### EXERCISE GOAL
Please return every line of the records below that holds the word "wash".

### DATASET RECORDS
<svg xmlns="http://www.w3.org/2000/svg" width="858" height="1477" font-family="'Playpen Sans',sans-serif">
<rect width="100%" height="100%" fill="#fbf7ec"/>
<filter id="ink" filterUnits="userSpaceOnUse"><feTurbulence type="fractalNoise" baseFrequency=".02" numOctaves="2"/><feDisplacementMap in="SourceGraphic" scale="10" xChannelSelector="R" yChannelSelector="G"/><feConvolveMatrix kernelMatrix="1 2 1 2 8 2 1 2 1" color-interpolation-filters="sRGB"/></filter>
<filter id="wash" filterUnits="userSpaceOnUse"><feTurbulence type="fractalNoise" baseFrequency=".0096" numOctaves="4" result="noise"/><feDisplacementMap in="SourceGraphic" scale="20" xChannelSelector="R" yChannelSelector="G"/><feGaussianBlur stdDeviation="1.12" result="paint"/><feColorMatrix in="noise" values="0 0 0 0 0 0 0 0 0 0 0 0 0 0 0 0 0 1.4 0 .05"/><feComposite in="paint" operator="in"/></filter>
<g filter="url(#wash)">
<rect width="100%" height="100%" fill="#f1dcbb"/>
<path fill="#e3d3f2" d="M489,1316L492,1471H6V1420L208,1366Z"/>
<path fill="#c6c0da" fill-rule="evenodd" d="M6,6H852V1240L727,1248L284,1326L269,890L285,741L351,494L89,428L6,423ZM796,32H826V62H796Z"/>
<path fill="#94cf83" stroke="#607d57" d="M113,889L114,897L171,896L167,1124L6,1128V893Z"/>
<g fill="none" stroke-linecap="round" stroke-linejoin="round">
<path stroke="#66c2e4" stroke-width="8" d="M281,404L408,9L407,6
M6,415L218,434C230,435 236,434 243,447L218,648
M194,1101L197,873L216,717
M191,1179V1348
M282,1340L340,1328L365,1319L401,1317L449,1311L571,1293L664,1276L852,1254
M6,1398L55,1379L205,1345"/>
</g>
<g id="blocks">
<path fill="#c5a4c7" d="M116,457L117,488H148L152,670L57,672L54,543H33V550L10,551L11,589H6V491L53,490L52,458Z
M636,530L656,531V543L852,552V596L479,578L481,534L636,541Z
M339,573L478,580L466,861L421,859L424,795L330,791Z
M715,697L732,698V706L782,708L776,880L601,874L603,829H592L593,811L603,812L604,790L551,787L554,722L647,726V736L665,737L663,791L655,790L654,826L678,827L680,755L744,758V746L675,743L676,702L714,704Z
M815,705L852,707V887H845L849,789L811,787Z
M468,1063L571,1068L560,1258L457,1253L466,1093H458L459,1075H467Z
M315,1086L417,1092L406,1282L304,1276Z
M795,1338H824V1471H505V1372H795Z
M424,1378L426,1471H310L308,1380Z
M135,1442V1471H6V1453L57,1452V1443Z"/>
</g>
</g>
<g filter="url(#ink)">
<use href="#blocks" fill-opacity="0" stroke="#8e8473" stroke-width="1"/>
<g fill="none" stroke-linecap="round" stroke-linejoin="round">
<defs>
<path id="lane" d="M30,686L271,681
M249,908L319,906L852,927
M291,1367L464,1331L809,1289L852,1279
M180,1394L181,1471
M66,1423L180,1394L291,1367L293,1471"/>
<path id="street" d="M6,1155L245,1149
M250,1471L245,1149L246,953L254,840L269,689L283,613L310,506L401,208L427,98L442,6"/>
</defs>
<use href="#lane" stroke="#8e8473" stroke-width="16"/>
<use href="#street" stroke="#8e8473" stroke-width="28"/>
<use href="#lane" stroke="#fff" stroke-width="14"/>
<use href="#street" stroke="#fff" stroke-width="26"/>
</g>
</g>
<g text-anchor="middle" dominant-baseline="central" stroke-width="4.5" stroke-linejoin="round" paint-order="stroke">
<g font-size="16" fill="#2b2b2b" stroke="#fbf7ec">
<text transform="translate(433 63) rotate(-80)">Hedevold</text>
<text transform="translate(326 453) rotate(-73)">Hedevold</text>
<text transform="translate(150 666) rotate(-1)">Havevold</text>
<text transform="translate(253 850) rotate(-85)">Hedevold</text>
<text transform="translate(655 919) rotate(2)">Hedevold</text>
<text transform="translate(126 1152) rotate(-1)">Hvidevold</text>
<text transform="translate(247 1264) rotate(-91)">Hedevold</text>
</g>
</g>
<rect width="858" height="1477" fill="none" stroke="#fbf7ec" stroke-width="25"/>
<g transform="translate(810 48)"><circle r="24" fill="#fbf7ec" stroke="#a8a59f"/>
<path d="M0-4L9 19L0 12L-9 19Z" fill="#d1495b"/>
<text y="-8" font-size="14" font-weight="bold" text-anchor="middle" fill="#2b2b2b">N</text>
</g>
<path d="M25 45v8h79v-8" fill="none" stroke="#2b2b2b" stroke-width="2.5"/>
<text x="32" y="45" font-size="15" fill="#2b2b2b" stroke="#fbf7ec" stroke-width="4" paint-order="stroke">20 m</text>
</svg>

---

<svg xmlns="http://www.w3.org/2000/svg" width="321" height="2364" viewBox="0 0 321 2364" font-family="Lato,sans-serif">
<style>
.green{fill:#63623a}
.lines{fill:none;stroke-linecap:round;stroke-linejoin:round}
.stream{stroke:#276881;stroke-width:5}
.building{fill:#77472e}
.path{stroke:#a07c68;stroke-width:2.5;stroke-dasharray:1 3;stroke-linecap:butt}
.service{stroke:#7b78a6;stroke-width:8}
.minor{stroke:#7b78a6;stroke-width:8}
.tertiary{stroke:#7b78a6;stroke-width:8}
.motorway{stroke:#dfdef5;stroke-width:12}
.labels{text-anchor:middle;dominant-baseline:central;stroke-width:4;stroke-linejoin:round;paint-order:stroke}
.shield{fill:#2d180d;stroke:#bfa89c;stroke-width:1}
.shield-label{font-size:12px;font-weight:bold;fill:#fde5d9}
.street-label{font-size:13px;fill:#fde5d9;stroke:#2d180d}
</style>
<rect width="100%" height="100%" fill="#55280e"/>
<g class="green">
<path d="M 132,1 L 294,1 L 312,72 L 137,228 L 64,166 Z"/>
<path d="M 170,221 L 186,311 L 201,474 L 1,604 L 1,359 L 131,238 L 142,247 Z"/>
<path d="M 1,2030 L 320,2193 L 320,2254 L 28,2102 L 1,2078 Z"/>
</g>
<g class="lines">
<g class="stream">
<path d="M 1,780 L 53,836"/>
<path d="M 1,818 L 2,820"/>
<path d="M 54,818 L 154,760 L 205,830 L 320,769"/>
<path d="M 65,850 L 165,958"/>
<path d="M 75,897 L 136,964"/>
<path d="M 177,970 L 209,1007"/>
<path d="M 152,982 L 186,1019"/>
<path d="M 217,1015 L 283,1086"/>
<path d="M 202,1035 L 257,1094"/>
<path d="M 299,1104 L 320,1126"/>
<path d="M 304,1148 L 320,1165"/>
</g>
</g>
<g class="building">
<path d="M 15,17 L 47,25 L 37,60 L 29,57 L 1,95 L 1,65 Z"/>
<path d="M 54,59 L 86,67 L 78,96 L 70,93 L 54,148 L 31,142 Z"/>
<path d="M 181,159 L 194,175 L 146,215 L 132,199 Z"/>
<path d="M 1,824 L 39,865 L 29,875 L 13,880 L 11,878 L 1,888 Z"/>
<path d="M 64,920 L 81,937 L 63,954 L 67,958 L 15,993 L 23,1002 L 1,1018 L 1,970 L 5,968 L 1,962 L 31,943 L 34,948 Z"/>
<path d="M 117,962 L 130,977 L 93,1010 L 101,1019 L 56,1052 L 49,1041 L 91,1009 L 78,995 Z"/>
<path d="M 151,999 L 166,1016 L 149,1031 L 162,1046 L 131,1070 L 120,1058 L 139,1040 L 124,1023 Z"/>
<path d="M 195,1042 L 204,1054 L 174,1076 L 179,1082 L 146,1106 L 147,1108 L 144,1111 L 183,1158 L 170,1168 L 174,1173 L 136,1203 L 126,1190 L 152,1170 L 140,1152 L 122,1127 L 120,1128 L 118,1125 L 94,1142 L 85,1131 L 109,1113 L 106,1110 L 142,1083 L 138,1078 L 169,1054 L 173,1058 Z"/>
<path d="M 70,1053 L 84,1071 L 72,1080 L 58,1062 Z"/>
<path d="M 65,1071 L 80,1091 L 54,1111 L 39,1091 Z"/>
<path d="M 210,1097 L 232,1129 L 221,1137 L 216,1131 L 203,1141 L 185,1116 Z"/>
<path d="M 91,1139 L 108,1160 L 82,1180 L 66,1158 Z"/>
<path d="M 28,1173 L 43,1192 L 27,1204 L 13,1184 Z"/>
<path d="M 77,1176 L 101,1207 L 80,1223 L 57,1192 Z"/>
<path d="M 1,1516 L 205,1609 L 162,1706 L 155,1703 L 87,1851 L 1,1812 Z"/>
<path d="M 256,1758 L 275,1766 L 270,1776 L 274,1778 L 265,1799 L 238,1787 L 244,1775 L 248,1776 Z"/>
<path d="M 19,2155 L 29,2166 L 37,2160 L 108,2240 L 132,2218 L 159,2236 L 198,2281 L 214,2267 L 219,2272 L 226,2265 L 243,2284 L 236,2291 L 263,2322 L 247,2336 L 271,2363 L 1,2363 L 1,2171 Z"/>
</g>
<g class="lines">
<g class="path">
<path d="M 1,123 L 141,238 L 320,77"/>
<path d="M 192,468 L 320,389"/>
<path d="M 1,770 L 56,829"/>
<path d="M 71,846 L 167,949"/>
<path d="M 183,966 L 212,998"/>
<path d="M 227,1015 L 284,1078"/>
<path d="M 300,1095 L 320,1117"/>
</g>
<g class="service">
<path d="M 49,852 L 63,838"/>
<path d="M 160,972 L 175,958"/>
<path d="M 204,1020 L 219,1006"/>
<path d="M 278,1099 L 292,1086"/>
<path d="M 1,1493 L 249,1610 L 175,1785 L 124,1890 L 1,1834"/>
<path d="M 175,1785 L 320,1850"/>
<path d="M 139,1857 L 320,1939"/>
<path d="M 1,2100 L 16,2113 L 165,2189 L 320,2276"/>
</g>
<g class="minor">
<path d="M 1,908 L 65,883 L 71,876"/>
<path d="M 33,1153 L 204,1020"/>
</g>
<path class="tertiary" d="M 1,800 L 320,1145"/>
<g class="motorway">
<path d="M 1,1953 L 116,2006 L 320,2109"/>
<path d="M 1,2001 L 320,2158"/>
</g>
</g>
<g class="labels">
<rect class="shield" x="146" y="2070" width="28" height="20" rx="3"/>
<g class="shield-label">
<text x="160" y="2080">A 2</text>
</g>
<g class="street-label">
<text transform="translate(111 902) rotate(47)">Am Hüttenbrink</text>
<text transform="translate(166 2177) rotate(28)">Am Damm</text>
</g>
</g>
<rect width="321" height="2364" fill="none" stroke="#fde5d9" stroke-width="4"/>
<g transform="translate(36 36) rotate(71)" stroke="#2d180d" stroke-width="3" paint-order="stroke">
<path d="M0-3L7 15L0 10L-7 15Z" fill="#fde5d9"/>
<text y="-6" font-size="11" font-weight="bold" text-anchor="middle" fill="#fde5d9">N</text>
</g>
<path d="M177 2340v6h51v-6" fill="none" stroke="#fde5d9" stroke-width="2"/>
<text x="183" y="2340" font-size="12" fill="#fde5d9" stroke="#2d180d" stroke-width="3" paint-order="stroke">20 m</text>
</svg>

### TASK RESULT
<filter id="wash" filterUnits="userSpaceOnUse"><feTurbulence type="fractalNoise" baseFrequency=".0096" numOctaves="4" result="noise"/><feDisplacementMap in="SourceGraphic" scale="20" xChannelSelector="R" yChannelSelector="G"/><feGaussianBlur stdDeviation="1.12" result="paint"/><feColorMatrix in="noise" values="0 0 0 0 0 0 0 0 0 0 0 0 0 0 0 0 0 1.4 0 .05"/><feComposite in="paint" operator="in"/></filter>
<g filter="url(#wash)">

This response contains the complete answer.